Stored data entries:
-=-=-=-=-

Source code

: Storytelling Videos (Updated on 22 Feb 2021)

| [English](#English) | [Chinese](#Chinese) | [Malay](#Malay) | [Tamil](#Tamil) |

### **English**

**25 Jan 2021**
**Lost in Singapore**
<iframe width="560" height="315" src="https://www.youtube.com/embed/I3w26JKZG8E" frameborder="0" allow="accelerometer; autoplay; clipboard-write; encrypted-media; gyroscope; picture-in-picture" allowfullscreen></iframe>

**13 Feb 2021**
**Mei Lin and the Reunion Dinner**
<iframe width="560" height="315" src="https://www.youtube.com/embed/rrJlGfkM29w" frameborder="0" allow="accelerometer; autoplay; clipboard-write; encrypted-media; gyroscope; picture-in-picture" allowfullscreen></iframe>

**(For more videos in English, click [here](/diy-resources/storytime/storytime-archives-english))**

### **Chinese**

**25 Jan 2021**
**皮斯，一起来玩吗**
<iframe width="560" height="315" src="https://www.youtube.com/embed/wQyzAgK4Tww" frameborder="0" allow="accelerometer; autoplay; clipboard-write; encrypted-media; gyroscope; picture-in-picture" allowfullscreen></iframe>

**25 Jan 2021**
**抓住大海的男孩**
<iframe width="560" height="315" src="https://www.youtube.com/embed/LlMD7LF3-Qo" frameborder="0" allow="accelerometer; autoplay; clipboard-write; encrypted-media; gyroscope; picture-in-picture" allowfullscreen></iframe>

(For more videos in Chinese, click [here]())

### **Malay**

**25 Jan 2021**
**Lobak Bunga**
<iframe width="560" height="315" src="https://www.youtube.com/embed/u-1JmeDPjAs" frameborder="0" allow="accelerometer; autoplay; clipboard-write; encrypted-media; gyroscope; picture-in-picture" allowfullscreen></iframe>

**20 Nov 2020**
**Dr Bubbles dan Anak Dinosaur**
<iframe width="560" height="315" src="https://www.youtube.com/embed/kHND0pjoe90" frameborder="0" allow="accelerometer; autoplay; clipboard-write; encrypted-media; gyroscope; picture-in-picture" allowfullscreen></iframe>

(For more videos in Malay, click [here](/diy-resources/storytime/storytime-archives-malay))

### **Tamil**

-=-=-=-=-

WORK ORDER: Look through the entries and return each line that has the word "click" in it.

TASK RESULT:
**(For more videos in English, click [here](/diy-resources/storytime/storytime-archives-english))**
(For more videos in Chinese, click [here]())
(For more videos in Malay, click [here](/diy-resources/storytime/storytime-archives-malay))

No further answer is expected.